The 95% confidence interval for the difference is

$$ (\bar{x}_{wk1} - \bar{x}_{wk2}) \pm t \sqrt {d_1 + d_2 } $$

where t is the $ 1- \alpha / 2 $ quantile of the t-distribution with df degrees of freedom.

Comparison of the trimmed means of paired samples

These calculations are based on the method given by Wilcox, 2022.

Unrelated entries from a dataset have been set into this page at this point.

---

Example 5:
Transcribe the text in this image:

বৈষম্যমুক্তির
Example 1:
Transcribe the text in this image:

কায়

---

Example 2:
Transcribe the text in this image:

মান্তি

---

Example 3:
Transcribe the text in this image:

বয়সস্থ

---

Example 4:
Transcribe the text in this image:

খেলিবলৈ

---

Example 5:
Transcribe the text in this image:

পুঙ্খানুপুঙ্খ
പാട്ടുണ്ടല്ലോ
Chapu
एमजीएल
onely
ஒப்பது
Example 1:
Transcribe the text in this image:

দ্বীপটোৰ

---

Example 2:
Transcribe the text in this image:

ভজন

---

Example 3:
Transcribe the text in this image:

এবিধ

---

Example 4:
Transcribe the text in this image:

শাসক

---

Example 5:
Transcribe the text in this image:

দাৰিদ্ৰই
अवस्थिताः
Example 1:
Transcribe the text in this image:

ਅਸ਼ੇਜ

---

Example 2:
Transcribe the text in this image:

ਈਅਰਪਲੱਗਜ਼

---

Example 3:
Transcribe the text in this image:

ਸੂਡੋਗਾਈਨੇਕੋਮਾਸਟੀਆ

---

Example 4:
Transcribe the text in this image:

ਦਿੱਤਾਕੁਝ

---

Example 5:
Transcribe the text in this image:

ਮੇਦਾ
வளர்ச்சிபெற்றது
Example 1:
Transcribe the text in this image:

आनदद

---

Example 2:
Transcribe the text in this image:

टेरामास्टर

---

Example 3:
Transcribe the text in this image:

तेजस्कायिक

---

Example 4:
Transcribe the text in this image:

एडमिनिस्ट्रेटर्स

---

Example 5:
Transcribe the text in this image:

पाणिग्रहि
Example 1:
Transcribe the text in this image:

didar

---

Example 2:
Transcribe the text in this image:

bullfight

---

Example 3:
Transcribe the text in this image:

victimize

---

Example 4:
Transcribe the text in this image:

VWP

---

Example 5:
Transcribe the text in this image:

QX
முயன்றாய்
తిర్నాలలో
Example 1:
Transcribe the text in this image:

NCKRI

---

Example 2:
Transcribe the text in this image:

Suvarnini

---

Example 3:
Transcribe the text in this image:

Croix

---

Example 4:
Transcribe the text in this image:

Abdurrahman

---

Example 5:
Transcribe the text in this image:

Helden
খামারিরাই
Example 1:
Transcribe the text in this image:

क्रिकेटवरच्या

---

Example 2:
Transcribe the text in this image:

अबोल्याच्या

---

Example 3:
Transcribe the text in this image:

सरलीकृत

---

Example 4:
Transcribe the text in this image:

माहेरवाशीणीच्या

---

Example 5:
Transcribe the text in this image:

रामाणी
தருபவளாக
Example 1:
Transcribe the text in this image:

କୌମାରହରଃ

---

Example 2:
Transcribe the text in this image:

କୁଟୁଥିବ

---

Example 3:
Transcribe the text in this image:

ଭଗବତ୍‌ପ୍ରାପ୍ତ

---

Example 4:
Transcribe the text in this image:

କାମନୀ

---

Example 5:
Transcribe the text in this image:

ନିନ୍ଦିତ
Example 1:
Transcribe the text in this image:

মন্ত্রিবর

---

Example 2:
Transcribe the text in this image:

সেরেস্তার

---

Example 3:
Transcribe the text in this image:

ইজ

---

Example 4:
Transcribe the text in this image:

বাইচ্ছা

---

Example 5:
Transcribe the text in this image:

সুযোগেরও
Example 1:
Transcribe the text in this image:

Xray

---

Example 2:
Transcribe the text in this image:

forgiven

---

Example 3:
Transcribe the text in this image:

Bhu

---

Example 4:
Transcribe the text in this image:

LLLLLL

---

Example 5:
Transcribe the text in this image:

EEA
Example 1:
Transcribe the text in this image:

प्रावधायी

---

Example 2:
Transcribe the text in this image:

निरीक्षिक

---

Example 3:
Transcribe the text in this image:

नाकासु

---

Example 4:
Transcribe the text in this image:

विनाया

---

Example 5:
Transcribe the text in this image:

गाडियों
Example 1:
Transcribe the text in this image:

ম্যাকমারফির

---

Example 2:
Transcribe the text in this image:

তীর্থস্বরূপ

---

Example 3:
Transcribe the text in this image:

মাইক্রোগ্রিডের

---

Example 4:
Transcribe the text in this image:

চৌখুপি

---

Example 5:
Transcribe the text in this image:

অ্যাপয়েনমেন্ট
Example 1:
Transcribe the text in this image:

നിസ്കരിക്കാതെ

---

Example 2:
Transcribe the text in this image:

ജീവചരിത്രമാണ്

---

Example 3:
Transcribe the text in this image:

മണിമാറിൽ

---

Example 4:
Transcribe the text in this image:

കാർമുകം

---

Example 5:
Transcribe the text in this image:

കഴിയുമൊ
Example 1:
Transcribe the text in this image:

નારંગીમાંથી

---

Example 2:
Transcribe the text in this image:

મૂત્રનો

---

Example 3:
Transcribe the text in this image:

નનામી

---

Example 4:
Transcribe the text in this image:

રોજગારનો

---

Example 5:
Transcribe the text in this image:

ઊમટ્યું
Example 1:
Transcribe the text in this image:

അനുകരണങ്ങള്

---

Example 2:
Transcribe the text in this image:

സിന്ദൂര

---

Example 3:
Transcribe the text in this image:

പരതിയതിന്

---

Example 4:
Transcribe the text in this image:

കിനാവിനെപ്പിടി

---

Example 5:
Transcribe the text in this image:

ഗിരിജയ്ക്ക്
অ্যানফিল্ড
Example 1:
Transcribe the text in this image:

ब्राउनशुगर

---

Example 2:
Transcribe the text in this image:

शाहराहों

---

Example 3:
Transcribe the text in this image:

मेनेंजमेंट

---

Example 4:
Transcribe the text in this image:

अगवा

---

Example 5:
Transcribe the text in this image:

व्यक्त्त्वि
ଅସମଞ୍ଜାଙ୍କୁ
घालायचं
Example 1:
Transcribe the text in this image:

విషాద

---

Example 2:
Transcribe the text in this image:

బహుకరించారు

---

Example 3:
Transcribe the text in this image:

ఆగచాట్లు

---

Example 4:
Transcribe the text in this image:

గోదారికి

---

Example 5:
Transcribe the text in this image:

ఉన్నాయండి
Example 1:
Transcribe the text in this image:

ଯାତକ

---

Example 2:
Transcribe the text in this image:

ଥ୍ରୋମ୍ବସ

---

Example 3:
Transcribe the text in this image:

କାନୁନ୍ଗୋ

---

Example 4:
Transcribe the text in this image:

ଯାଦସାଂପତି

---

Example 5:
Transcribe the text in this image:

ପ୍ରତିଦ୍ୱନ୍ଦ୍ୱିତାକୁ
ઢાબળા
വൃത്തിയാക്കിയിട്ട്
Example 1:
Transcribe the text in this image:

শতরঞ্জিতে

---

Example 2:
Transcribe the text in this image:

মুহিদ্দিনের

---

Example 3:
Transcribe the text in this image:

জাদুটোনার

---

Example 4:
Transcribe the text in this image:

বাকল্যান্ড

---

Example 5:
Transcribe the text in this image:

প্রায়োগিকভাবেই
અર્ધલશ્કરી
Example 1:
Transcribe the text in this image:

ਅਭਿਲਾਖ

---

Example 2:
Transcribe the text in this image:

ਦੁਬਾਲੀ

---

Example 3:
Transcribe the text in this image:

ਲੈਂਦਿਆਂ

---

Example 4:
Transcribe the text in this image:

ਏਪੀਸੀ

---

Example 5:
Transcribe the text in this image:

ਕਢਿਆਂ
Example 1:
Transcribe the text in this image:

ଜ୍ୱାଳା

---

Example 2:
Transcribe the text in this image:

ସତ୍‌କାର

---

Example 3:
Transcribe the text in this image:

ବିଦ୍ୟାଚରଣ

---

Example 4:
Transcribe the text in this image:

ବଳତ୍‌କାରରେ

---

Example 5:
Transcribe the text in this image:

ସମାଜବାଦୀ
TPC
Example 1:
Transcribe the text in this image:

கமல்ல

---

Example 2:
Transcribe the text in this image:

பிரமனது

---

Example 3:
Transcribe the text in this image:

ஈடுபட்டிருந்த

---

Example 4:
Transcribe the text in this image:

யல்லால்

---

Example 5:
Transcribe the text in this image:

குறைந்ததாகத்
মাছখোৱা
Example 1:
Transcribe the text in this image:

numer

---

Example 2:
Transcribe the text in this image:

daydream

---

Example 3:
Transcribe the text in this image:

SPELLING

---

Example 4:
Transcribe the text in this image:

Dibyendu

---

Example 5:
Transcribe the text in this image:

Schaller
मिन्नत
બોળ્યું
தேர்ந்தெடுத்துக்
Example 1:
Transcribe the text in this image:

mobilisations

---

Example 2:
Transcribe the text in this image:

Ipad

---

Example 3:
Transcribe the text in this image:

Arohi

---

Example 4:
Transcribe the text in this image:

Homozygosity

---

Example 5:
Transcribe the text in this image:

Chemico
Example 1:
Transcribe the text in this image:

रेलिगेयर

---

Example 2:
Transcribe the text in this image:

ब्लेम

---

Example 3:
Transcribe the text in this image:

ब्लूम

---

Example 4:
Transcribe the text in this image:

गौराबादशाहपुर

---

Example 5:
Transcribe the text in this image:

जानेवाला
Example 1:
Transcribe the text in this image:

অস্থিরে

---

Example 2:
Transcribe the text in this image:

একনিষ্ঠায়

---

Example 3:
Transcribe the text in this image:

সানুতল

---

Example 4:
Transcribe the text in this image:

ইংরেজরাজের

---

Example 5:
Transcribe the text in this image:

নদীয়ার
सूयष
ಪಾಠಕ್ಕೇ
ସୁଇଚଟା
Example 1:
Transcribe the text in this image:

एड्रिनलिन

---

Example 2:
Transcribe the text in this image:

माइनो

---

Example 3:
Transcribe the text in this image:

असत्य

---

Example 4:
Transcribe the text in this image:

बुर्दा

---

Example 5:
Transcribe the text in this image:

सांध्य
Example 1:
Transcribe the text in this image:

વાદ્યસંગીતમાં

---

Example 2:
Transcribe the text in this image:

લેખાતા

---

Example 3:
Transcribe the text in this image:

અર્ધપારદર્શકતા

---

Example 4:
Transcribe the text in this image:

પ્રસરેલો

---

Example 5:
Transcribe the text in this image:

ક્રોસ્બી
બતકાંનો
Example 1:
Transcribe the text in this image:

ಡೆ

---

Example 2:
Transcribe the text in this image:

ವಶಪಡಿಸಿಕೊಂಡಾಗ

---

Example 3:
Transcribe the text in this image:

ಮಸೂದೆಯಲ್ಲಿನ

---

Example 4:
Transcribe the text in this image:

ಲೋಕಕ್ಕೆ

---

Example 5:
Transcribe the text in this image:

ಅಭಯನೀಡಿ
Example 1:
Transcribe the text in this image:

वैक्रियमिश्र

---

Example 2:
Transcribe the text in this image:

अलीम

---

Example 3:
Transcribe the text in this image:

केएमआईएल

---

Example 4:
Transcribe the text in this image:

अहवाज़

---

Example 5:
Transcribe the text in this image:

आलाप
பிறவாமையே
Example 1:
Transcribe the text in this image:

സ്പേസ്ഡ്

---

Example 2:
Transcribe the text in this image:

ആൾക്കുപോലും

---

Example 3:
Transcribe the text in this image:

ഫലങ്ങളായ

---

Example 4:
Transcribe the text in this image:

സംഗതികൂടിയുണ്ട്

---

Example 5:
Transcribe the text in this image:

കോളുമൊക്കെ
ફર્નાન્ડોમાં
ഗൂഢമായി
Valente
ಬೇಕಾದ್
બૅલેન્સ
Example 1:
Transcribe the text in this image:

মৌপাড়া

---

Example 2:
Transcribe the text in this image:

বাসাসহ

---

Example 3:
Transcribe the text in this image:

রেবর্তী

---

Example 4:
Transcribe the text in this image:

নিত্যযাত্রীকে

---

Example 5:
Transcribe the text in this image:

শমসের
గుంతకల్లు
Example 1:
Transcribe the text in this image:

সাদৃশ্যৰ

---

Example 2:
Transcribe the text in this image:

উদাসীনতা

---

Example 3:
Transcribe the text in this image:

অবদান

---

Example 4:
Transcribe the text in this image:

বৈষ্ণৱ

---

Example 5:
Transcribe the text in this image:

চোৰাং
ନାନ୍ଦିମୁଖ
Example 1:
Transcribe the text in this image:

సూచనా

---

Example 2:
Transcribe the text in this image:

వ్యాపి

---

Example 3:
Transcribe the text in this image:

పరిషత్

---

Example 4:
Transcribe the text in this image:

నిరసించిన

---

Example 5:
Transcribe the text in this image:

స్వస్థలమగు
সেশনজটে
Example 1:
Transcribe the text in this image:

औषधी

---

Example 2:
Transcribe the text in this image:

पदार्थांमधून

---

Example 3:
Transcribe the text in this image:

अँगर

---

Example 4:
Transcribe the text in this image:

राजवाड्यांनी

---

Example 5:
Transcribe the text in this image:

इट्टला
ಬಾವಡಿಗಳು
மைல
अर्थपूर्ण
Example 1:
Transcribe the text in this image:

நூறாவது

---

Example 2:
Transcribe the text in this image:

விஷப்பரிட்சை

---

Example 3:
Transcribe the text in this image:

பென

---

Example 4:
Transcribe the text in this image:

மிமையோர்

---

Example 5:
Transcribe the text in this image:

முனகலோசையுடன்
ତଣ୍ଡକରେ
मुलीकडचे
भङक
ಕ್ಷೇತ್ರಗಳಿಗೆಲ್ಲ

The square standard error of the difference between the means $ \bar{x}_{wk1} - \bar{x}_{wk2} $ is estimated with: $$ \frac {1}{h(h-1)} \left\{ \sum { (x_{1i}-\bar{x}_{wk1})^2 } + \sum { (x_{2i}-\bar{x}_{wk2})^2 } - 2 \sum { (x_{1i}-\bar{x}_{wk1})({x_{2i}-\bar{x}_{wk2}) } } \right\} $$

where $ h = n-2k$ is the number of observations left after trimming.

Letting

$$ d_j = \frac {1}{h(h-1)} \sum { (x_{ji}-\bar{x}_{wkj})^2 } $$

and

$$ d_{12} = \frac {1}{h(h-1)} \sum { (x_{1i}-\bar{x}_{wk1})({x_{2i}-\bar{x}_{wk2}) } } $$

The test statistic T is given by $$ T = \frac{ \bar{x}_{wk1} - \bar{x}_{wk2} } { \sqrt {d_1 + d_2 - 2d_{12}} } $$

The P-value is taken from the t-distribution with h−1 degrees of freedom.

The 95% confidence interval for the difference is

$$ (\bar{x}_{wk1} - \bar{x}_{wk2}) \pm t \sqrt {d_1 + d_2 - 2d_{12}} $$

where t is the $ 1- \alpha / 2 $ quantile of the t-distribution with h−1 degrees of freedom.

References

  • Tukey JM, McLaughlin DH (1963) Less Vulnerable Confidence and Significance Procedures for Location Based on a Single Sample: Trimming/Winsorization 1. Sankhya A, 25:331–352.
  • Wilcox RR (2022) Introduction to robust estimation and hypothesis testing. 5th ed. Elsevier Academic Press.
  • Yuen KK (1974) The two-sample trimmed t for unequal population variances. Biometrika 61:165-170.